Quote every line of text in the rows below verbatim, leaving the pictures out of your answer.

▶ _GIVEN DATA_:
════════════════
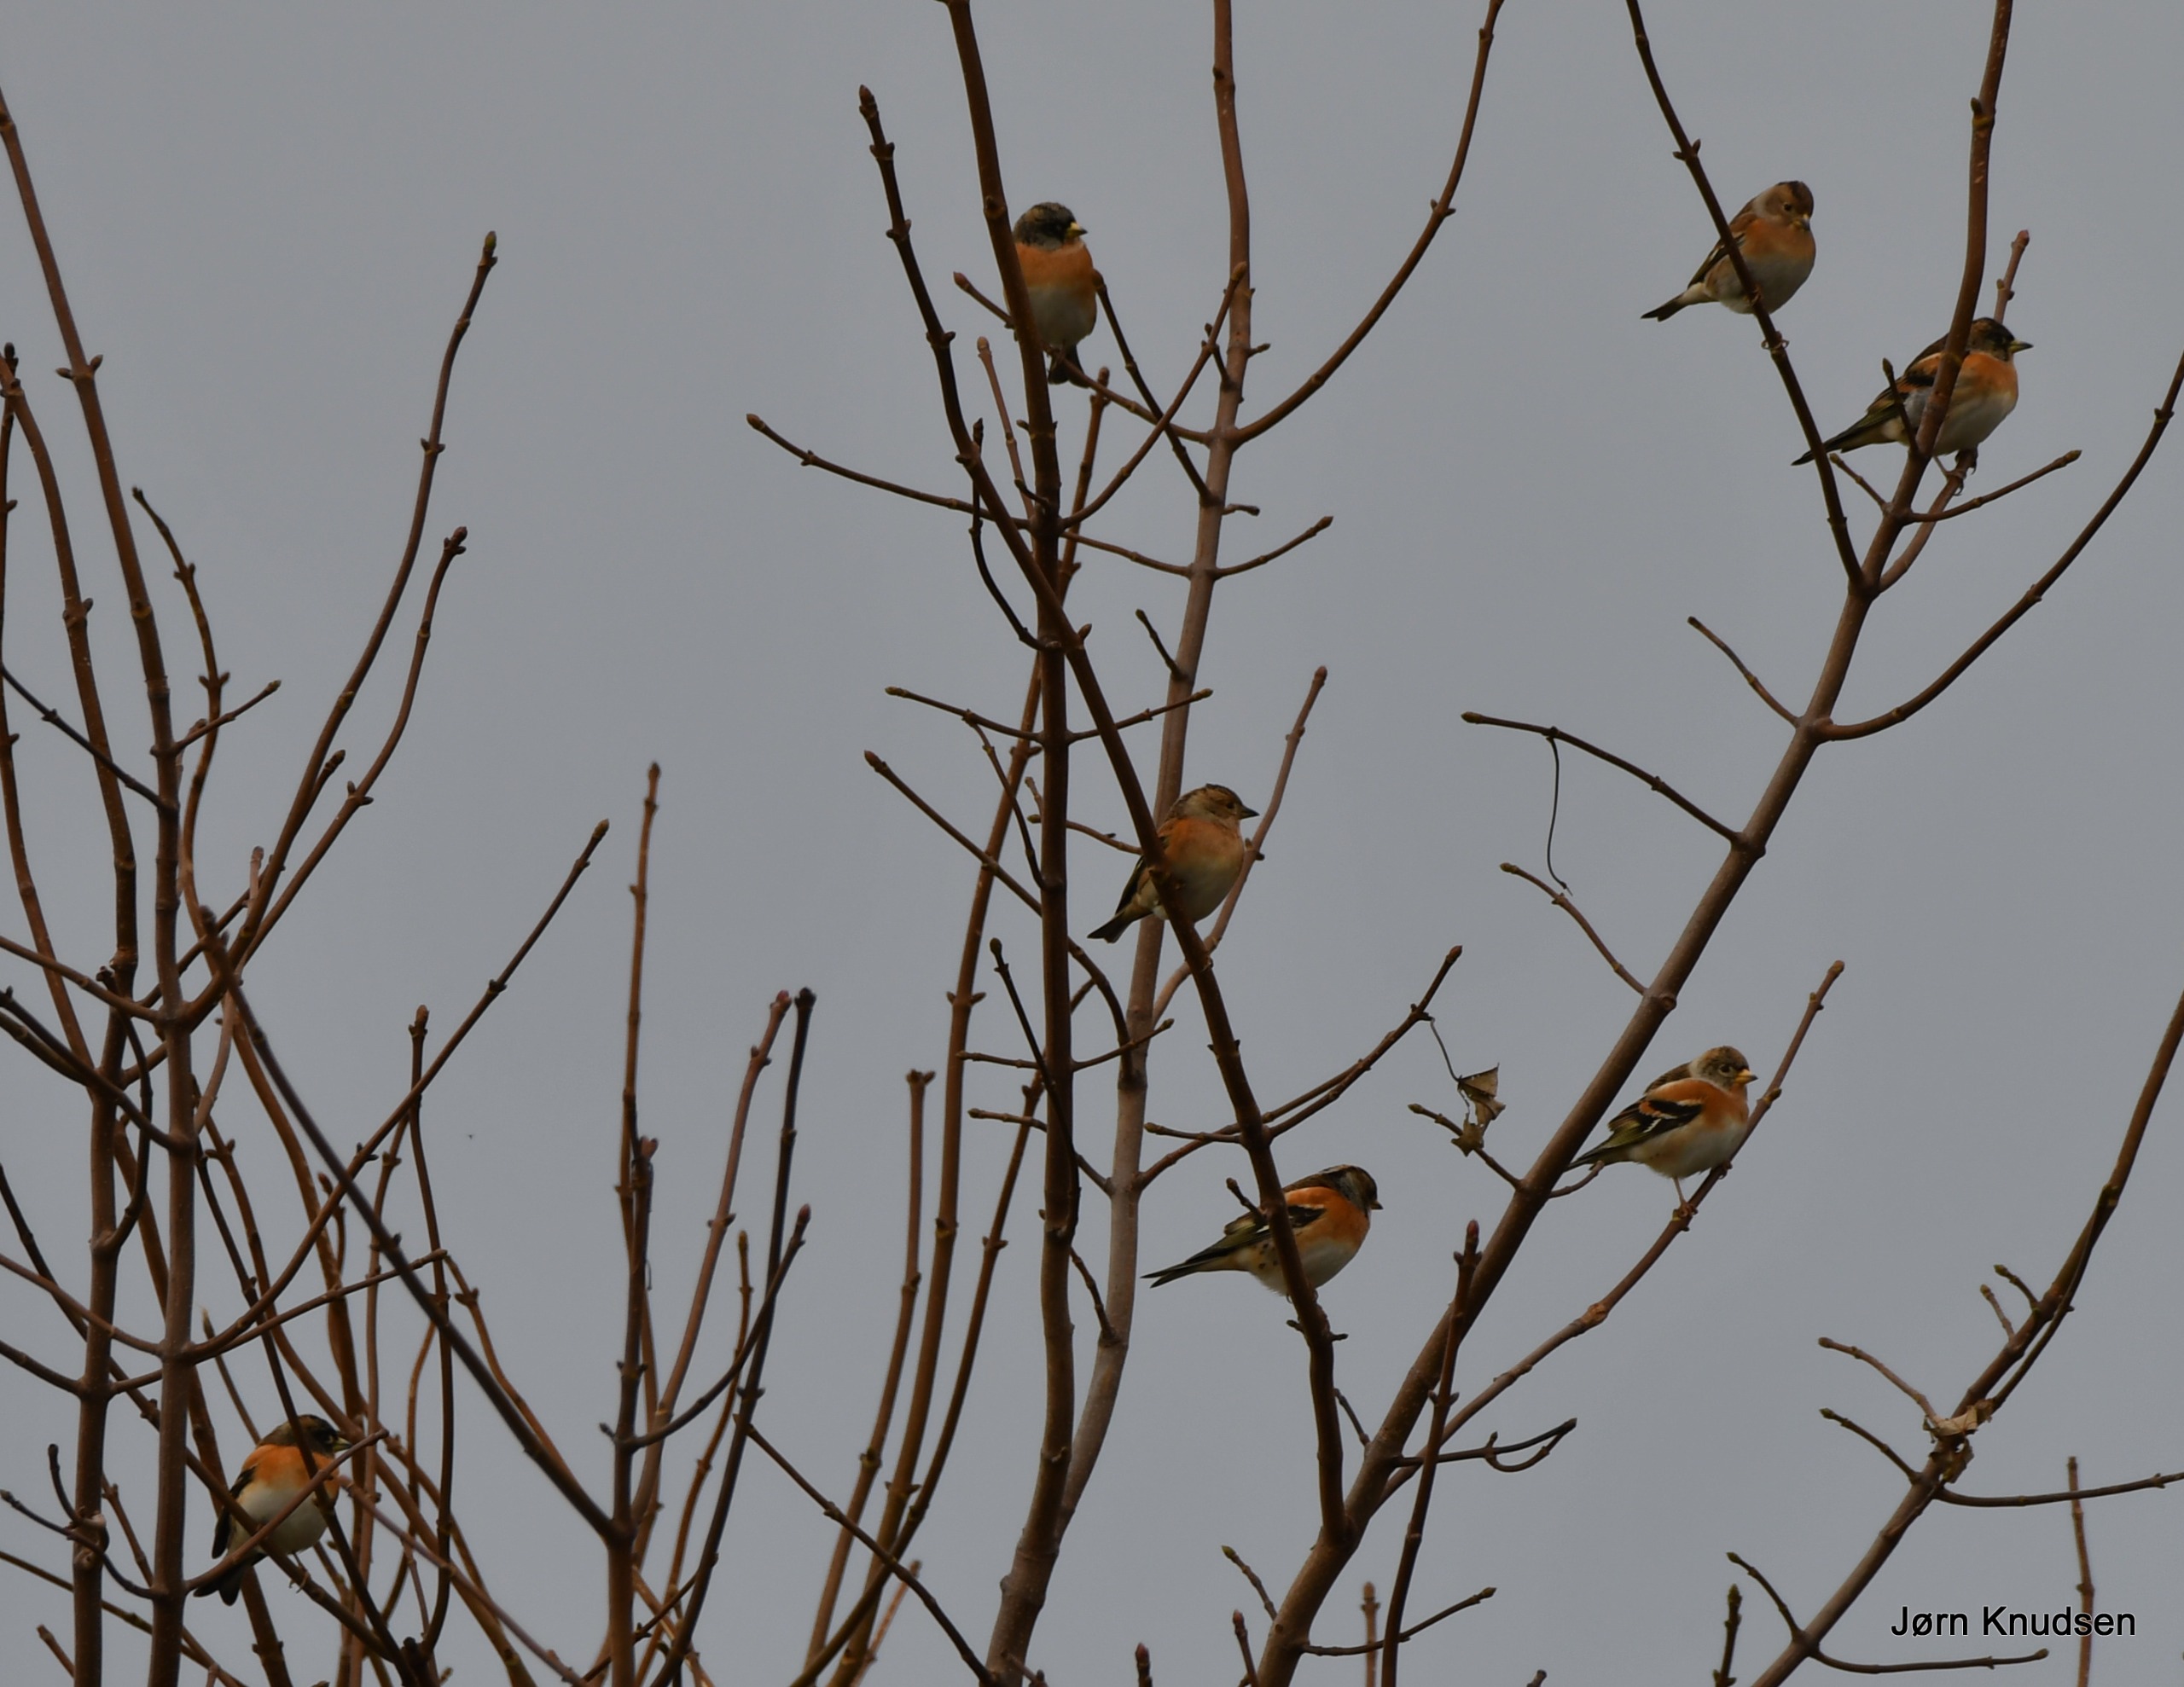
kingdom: Animalia
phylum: Chordata
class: Aves
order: Passeriformes
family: Fringillidae
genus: Fringilla
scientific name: Fringilla montifringilla
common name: Kvækerfinke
════════════════
▶ _SOLVED EXERCISE_:
kingdom: Animalia
phylum: Chordata
class: Aves
order: Passeriformes
family: Fringillidae
genus: Fringilla
scientific name: Fringilla montifringilla
common name: Kvækerfinke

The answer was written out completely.